United States Dutilleux, Imeri, Ravel, and Dukas: Simon Trpčeski (piano), Seattle Symphony, Susanna Mälkki (conductor), Benaroya Hall, Seattle, 11.4.2012 (BJ)
It’s good to find music director Ludovic Morlot willing to share his exploration of the music of Henri Dutilleux with other conductors. Susanna Mälkki, from Finland, was the guest on this occasion, and she led an assured performance of one of the French master’s early works, his First Symphony.
This may be a less imaginatively poetic work than some of those to which Dutilleux gave evocative titles, but it is beautiful music, and boldly constructed, with first and last movements in variation form (the first a passacaglia) enclosing a fairly traditional scherzo and a warmly lyrical slow intermezzo. The Seattle Symphony, with assistant principals heading both violin sections (Simon James and Michael Miropolsky) and the cellos (Theresa Benshoof), responded with suitably luxuriant tone and admirably tight ensemble to Ms. Mälkki’s admirably clear and unfussy beat.

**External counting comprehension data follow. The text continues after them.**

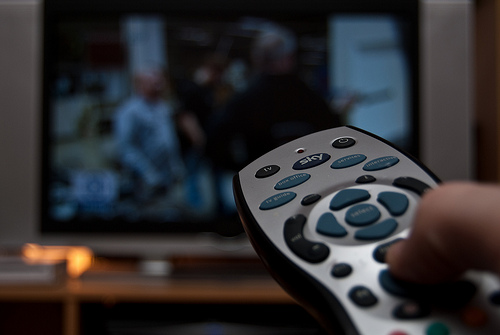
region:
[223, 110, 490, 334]
thumb on a remote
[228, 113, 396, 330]
remote with blue and black buttons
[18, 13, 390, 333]
remote aimed at televison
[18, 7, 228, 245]
flat screened tv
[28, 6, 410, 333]
tv with remote aimed at it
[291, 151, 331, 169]
black button with white writing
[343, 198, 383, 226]
blue button with white writing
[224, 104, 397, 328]
black and silver remote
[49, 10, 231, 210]
blurry tv picture in color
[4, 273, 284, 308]
top of wood shelf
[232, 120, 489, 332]
The remote is silver.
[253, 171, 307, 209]
The buttons are blue.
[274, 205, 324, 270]
The buttons are black.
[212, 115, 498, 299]
A person is holding the remote.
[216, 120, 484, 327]
The person is pressing a button.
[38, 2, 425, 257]
The TV is on.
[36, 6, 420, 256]
The TV is black.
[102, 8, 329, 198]
The people are on the TV.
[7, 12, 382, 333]
The TV is on a table.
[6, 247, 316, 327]
The table is brown.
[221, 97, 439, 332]
silver tv remote in hand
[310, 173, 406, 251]
blue rubber buttons on remote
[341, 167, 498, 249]
person's thumb on button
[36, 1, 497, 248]
flat screen tv in background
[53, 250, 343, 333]
wooden tv stand in background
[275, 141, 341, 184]
black sky button on remote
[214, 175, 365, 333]
black border on silver remote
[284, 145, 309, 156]
small power light on remote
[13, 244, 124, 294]
light reflecting on stand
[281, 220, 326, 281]
black buttons on remote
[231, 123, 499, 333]
silver remote control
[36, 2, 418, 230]
television set is on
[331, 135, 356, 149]
power button on remote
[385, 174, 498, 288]
finger pushing remote button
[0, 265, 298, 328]
wooden entertainment center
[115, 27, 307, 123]
two people on television set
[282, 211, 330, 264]
volume button on remote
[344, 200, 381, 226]
round blue select button on remote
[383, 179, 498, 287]
thumb is bent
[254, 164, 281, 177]
tv button on remote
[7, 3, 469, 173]
this is a TV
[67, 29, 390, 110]
the TV is on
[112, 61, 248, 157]
these are some people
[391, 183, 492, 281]
this is a finger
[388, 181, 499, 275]
the finger is big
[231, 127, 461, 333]
this is a remote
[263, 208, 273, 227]
the area is grey in color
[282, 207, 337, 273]
the buttons are black in color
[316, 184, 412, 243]
the buttons are blue in color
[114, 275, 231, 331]
this is a TV cabinet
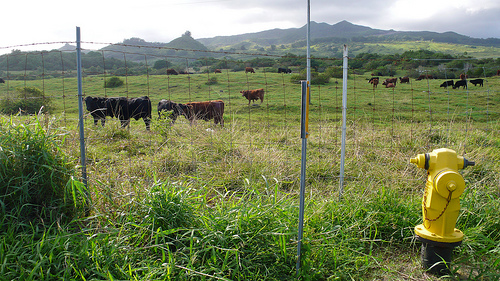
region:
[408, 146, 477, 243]
a yellow fire hydrant by a field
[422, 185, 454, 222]
a chain on a yellow hydrant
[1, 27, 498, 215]
a fence by a field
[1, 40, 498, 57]
a barbed wire along a fence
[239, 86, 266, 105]
a brown cow standing alone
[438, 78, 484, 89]
a group of black cows grazing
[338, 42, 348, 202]
a white pole on the fence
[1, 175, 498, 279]
tall grass along a fence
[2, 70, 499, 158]
a field with cows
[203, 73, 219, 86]
a patch of tall grass in a field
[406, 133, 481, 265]
yellow fire hydrant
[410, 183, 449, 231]
brown chain on a fire hydrant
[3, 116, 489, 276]
green bushes outside of the metal fence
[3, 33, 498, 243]
a metal fence in the pasture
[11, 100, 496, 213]
patch of dead grass and vegetation in the pasture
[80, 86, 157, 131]
two black cows standing together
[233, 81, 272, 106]
one brown cow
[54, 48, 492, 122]
group of cows grazing in the field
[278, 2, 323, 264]
metal pole in the ground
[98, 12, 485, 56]
mountain range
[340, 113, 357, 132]
part of a fence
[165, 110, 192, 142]
edge of a fence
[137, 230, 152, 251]
part of the grass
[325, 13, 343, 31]
part of a landscape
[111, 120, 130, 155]
edge of a fence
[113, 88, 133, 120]
body of a cow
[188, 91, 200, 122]
side of a cow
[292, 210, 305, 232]
edge of a pole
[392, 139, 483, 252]
yellow hydrant in the grass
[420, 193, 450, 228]
chain hanging off of the hydrant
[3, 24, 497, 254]
fence around a cow pasture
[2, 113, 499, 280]
tall green grass around the fence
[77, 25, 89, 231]
metal fence poles in the ground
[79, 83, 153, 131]
two black cows standing in the field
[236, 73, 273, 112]
a brown cow standing in the field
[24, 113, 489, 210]
dead yellow grass on the ground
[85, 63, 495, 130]
cows grazing in a field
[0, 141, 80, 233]
yellow fire hydrant by field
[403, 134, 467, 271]
yellow fire hydrant with black chains by field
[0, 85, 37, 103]
cow standing in field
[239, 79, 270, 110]
cow standing in field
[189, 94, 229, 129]
cow standing in field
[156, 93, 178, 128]
cow standing in field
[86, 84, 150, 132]
cow standing in field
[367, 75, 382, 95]
cow standing in field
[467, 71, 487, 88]
cow standing in field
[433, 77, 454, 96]
cow standing in field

After this substantial opening, the rest of the program was devoted to works of relatively light character. Even Ravel’s G-major Piano Concerto, by contrast with his dramatic and saturnine Left-Hand Concerto, is essentially entertainment music, and it entertained mightily in a fleet-fingered performance by soloist Simon Trpčeski. The young Macedonian’s pleasantly relaxed platform manner was matched by his musical acumen. Appropriately brilliant in the almost circussy outer movements, he phrased sensitively in the central Adagio assai, where Stefan Farkas also contributed a caressing english horn solo.

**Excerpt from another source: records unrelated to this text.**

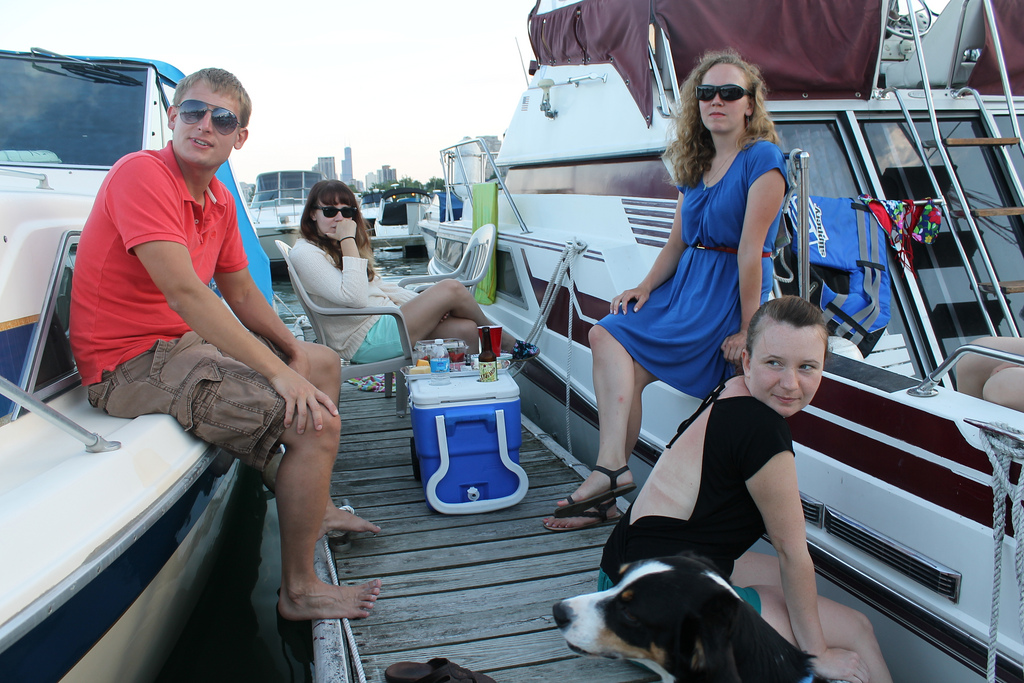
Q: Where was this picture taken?
A: On a boat.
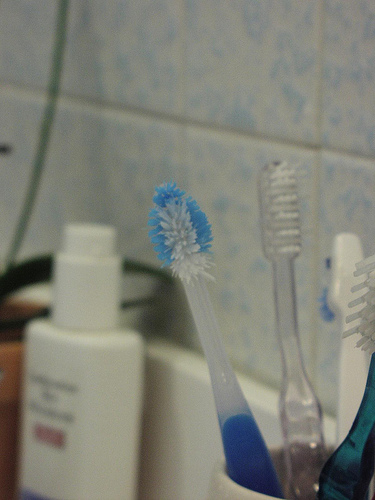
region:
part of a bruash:
[234, 445, 261, 465]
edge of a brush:
[209, 414, 229, 456]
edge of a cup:
[224, 475, 247, 496]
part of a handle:
[102, 425, 132, 459]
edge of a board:
[130, 412, 148, 446]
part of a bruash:
[222, 420, 251, 470]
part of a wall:
[158, 429, 184, 470]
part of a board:
[78, 399, 121, 444]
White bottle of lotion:
[18, 220, 159, 490]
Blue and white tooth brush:
[144, 217, 283, 487]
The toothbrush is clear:
[252, 217, 329, 477]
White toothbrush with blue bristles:
[313, 228, 370, 445]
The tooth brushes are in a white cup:
[143, 216, 370, 491]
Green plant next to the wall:
[15, 41, 176, 332]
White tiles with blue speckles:
[93, 30, 360, 233]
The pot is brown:
[4, 281, 61, 479]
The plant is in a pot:
[6, 56, 81, 389]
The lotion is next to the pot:
[14, 208, 167, 491]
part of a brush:
[230, 420, 256, 453]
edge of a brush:
[212, 432, 233, 464]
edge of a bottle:
[112, 410, 158, 465]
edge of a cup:
[218, 476, 235, 486]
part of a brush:
[278, 413, 303, 447]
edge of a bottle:
[119, 410, 139, 457]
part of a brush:
[206, 334, 239, 372]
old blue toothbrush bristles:
[152, 185, 266, 310]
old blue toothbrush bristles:
[112, 162, 215, 273]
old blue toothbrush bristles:
[151, 201, 222, 291]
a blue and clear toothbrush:
[149, 182, 272, 480]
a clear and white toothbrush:
[253, 155, 323, 490]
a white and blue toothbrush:
[310, 236, 371, 443]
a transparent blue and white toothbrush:
[315, 247, 373, 491]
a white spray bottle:
[12, 212, 139, 499]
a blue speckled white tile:
[168, 125, 312, 377]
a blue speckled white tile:
[90, 103, 184, 334]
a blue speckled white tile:
[184, 0, 324, 153]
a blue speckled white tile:
[75, 2, 182, 120]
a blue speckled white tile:
[316, 144, 373, 407]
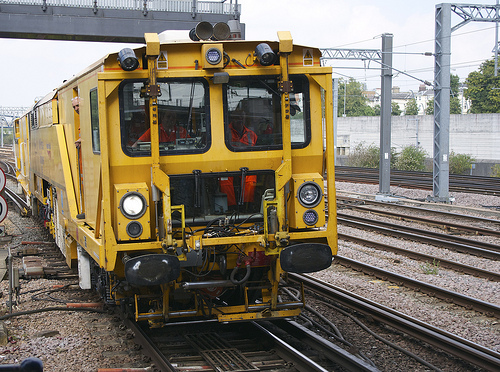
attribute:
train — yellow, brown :
[7, 14, 349, 336]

Before intermission, Trpčeski had also offered the U.S. premiere of a short piece by his compatriot Damir Imeri. The 51-year-old composer’s Fantasy on Two Folk Tunes proved to modestly charming listening. In terms of thematic material and formal design, it does not amount to much more than “one thing after another,” with the frequent intervention of stop-and-go pauses, and there is something of an emotional disconnect between its cavorting solo part and orchestral writing of a frequently darker hue. But the pianist obviously enjoyed playing the piece as much as the audience, to judge from an enthusiastic ovation, enjoyed listening to it.
Sheer entertainment prevailed also at the end of the program. In Dukas’s Sorcerer’s Apprentice, Seth Krimsky and the bassoon section he leads joined in the general orchestral fun with evident relish. A firmer judgment of Susanna Mälkki’s interpretative gifts should perhaps wait until she has the opportunity to be heard in some of the classical Austro-German symphonic repertoire. In this fairly undemanding program, however, she did everything that was required of her very convincingly well—and her direction of the Dutilleux certainly suggested the possession of a strong and well-balanced musical instinct.